Division of Preventive Medicine, Department of Medicine, Brigham and Women's Hospital and Harvard Medical School, Boston, MA, United States.
Department of Epidemiology, Harvard University, Boston, MA, United States.
J Med Internet Res. 2021 Apr 26;23(4):e21622. doi: 10.2196/21622.
Mobile health (mHealth) apps are considered to be potentially powerful tools for improving lifestyles and preventing cardiovascular disease (CVD), although only few have undergone large, well-designed epidemiological research. "kencom" is a novel mHealth app with integrated functions for healthy lifestyles such as monitoring daily health/step data, providing tailored health information, or facilitating physical activity through group-based game events. The app is linked to large-scale Japanese insurance claims databases and annual health check-up databases, thus comprising a large longitudinal cohort.
We aimed to assess the effects of kencom on physical activity levels and CVD risk factors such as obesity, hypertension, dyslipidemia, and diabetes mellitus in a large population in Japan.
Daily step count, annual health check-up data, and insurance claim data of the kencom users were integrated within the kencom system. Step analysis was conducted by comparing the 1-year average daily step count before and after kencom registration. In the CVD risk analysis, changes in CVD biomarkers following kencom registration were evaluated among the users grouped into the quintile according to their change in step count.
A total of 12,602 kencom users were included for the step analysis and 5473 for the CVD risk analysis. The participants were generally healthy and their mean age was 44.1 (SD 10.2) years. The daily step count significantly increased following kencom registration by a mean of 510 steps/day (P<.001). In particular, participation in "Arukatsu" events held twice a year within the app was associated with a remarkable increase in step counts. In the CVD risk analysis, the users of the highest quintile in daily step change had, compared with those of the lowest quartile, a significant reduction in weight (-0.92 kg, P<.001), low-density lipoprotein cholesterol (-2.78 mg/dL, P=.004), hemoglobin A (HbA; -0.04%, P=.004), and increase in high-density lipoprotein cholesterol (+1.91 mg/dL, P<.001) after adjustment of confounders.
The framework of kencom successfully integrated the Japanese health data from multiple data sources to generate a large, longitudinal data set. The use of the kencom app was significantly associated with enhanced physical activity, which might lead to weight loss and improvement in lipid profile.
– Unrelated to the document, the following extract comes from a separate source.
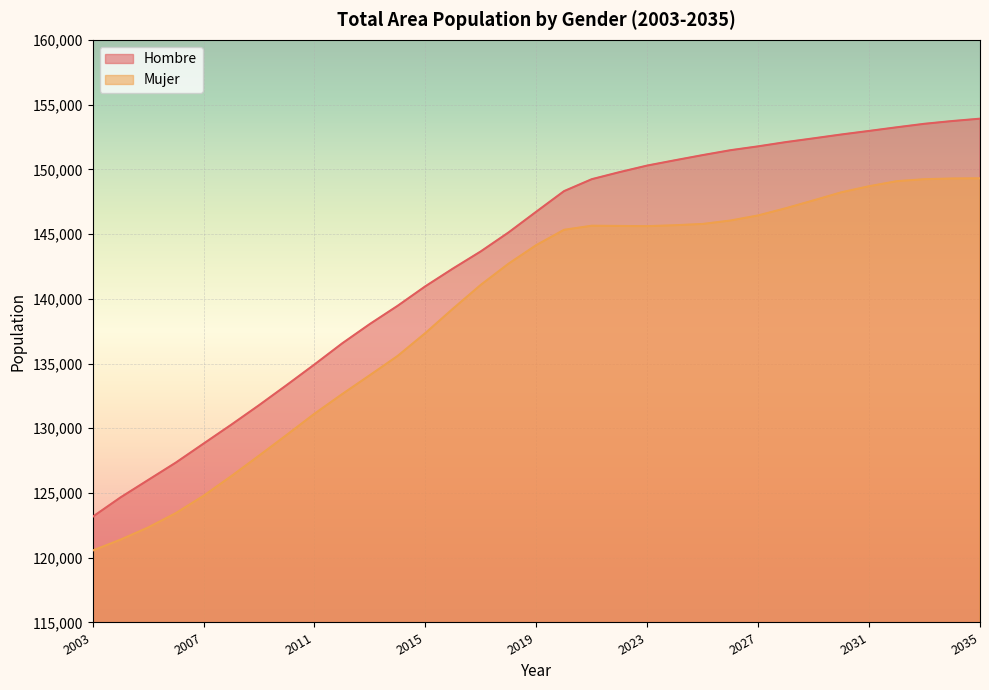

True or false: Mujer has a value of 148693 at 2031.

True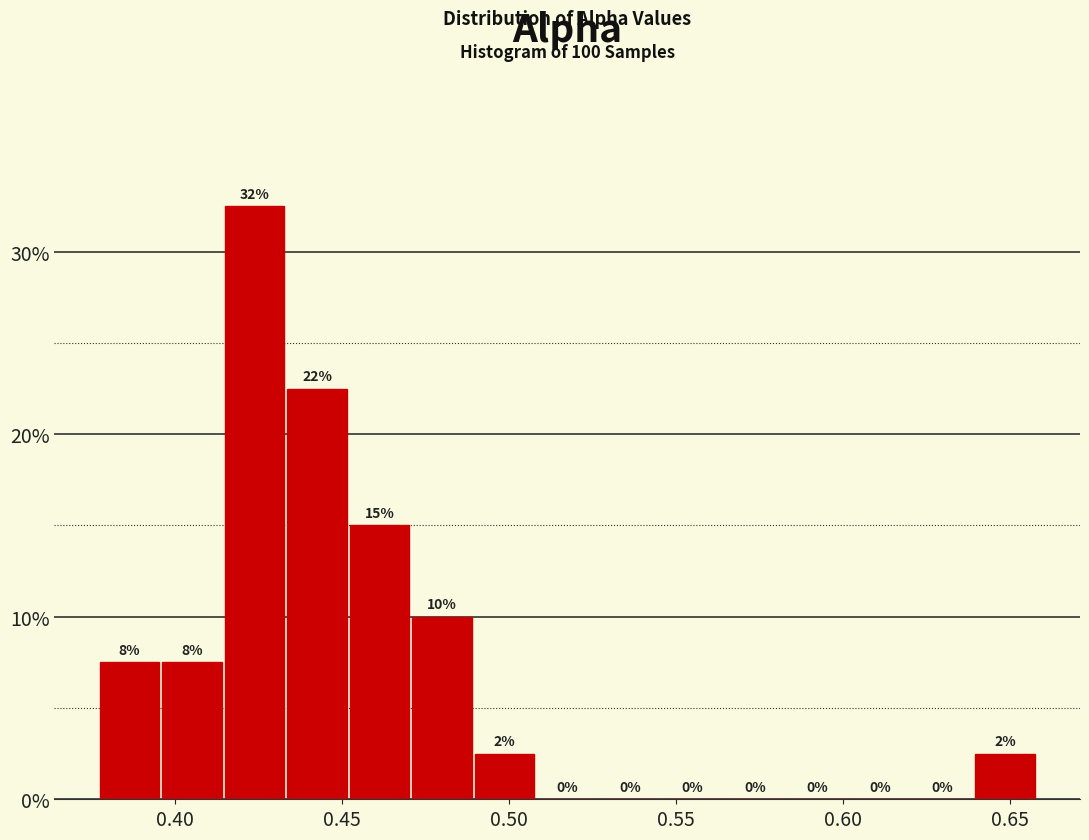

Read against the x-axis, roughly where is the centre of the tallest bar?

0.425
移动健康(mHealth)应用程序被认为是改善生活方式和预防心血管疾病(CVD)的潜在强大工具,尽管只有少数应用程序经过了大型、精心设计的流行病学研究。“kencom”是一款具有健康生活方式综合功能的新型 mHealth 应用程序,例如监测日常健康/步数数据、提供量身定制的健康信息或通过基于群组的游戏活动促进身体活动。该应用程序与大型日本保险索赔数据库和年度健康检查数据库相关联,因此构成了一个大型纵向队列。
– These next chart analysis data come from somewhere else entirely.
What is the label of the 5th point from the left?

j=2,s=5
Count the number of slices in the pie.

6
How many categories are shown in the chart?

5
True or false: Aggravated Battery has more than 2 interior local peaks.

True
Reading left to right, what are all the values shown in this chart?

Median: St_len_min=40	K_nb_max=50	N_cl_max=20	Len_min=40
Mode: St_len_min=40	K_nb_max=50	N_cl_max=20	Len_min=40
我们旨在评估 kencom 在日本大型人群中的身体活动水平和 CVD 风险因素(如肥胖、高血压、血脂异常和糖尿病)方面的效果。
kencom 用户的日常步数、年度健康检查数据和保险索赔数据在 kencom 系统内进行了整合。通过比较 kencom 注册前后 1 年的平均每日步数来进行步数分析。在 CVD 风险分析中,根据步数变化将用户分为五组,评估注册后 CVD 生物标志物的变化。
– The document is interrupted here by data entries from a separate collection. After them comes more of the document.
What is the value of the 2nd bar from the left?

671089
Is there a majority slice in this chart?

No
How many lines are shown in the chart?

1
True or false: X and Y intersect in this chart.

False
共纳入 12602 名 kencom 用户进行步数分析,5473 名用户进行 CVD 风险分析。参与者通常身体健康,平均年龄为 44.1(SD 10.2)岁。kencom 注册后,每日步数显著增加,平均增加 510 步/天(P<.001)。特别是,参加应用程序中每年举办两次的“Arukatsu”活动与步数的显著增加有关。在 CVD 风险分析中,与最低四分位组相比,每日步数变化最高五分位组的患者体重明显减轻(-0.92kg,P<.001),低密度脂蛋白胆固醇(-2.78mg/dL,P=.004),血红蛋白 A(HbA;-0.04%,P=.004),高密度脂蛋白胆固醇增加(+1.91mg/dL,P<.001),调整混杂因素后。
kencom 的框架成功地整合了来自多个数据源的日本健康数据,生成了一个大型的纵向数据集。kencom 应用程序的使用与增强的身体活动显著相关,这可能导致体重减轻和改善血脂谱。